The innovative technology, developed as part of Jaguar Land Rover’s Sixth Sense research project, would read brain waves not by electrodes directly on the driver’s head but from his or her hands through sensors embedded into the steering wheel.
Nasa is already using such systems to develop pilot’s concentration skills.
The technology works by constantly monitoring brainwaves generated by the human brain. There are more than four types of waves constantly present in the brain activity that can be distinguished based on their frequencies.
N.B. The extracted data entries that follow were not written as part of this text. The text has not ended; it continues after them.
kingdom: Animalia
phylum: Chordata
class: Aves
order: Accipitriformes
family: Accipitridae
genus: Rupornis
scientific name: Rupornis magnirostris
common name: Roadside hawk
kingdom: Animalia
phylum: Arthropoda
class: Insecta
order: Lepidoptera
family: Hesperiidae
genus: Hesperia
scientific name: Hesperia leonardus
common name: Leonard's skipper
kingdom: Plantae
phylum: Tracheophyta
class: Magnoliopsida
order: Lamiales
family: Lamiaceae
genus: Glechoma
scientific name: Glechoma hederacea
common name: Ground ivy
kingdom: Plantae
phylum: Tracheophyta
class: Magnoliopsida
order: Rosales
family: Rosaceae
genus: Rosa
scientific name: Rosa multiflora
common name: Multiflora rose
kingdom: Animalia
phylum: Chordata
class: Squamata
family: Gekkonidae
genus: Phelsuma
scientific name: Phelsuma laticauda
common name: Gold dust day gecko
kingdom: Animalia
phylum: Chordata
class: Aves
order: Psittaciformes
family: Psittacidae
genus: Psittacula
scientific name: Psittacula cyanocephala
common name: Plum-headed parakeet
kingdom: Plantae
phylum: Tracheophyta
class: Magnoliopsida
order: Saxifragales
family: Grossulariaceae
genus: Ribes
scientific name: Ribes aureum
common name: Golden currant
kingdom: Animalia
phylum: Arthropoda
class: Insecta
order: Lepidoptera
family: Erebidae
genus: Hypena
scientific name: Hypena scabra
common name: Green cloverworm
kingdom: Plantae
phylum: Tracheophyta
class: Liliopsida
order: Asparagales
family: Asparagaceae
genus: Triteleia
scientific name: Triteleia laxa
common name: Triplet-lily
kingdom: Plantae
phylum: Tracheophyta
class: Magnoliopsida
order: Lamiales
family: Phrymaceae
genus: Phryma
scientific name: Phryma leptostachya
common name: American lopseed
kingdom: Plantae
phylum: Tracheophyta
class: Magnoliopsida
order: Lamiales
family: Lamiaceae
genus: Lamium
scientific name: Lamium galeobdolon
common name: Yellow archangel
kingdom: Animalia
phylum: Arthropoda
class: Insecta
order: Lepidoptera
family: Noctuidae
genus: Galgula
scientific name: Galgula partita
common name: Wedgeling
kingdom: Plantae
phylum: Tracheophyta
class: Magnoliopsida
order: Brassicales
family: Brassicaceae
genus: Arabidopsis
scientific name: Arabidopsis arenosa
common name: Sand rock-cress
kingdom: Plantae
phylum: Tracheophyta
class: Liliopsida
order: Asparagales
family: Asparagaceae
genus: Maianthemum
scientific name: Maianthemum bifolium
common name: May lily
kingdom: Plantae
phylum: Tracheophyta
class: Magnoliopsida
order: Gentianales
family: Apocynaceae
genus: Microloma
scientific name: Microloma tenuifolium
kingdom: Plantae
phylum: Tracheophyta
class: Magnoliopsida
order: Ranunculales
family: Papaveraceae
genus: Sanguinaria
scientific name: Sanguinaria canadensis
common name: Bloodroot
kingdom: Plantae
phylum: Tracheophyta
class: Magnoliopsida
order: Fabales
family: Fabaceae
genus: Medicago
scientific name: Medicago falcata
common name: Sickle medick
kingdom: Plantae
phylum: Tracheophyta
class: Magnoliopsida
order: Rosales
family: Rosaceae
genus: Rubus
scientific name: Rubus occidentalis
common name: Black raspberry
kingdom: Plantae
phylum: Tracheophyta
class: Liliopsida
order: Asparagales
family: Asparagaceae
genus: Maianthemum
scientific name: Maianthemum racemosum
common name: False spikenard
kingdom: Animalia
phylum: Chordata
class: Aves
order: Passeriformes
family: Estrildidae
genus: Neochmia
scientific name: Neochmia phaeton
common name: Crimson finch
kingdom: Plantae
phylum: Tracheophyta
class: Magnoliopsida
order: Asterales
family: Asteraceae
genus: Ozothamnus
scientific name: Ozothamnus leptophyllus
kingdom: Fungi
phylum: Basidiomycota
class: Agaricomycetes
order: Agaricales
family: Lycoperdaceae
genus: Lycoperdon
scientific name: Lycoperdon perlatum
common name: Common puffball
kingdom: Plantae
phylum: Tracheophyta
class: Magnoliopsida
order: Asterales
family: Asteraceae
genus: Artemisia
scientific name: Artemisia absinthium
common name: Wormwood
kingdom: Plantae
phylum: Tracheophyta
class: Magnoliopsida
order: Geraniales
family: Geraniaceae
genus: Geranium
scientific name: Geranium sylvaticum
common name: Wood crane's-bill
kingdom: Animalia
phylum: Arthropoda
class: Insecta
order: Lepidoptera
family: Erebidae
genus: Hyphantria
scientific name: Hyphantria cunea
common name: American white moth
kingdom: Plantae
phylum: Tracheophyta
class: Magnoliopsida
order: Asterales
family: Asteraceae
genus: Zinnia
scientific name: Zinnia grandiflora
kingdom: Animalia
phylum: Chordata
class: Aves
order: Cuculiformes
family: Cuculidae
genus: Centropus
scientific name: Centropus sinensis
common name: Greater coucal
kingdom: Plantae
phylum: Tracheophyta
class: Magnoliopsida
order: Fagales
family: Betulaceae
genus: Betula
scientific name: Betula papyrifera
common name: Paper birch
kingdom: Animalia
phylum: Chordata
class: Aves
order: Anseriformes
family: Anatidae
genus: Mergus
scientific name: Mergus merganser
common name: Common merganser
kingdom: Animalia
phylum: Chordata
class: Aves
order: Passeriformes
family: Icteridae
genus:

By assessing which of these brainwaves is dominant, the system would be able assess the level of the driver’s concentration, whether they are sleepy, distracted or starting to daydream.
As fatigue is according to some estimates responsible for up to 20 per cent of car accidents, the technology could considerably improve road safety.
Because the brain signal received through the hands is obviously weaker than the one received directly from the head, special software is needed to amplify the brain signal and filter out any background noise.
Jaguar Land Rover is currently conducting user trials to collect more information on the different brainwaves identified through the steering wheel sensors and will involve leading neuroscientists in the project to verify the results.
Moreover, an intelligent car of the future could be equipped with a health monitoring seat assessing the driver’s heart rate and breathing.
The technology, originally developed for use in hospitals, would not only promptly detect the onset of a serious medical condition but could also trigger an action to, for example, reduce the driver’s stress levels by adjusting audio settings or climate control.
To improve road safety even further, Jaguar Land Rover's UK based research team is also looking at innovations that would reduce the amount of time the driver’s eyes are off the road whilst driving,
The firm envisions an infotainment system that could react intuitively to the driver's movements, predicting his or her intentions before their fingers touch the control panel. Such a system would reduce the amount of time needed to perform an action. Again, the equation is simple – the less time the driver’s eyes are off the road, the safer the situation.
The system would use a tracking camera monitoring the driver’s hand movements in order to predict their actions.
In user trials, the system increased the speed of button selection by 22 per cent.
The system would use haptic feedback to reassure the driver the intended action has been performed successfully. The technology, also known as mid-air touch, uses ultrasonic impulses and doesn’t require the person to touch any surface in order to receive the impulse.
Similar haptic feedback could be provided through the accelerator pedal to, for example, alert the driver that the car is travelling above the speed limit or that there is a car dangerously close in front.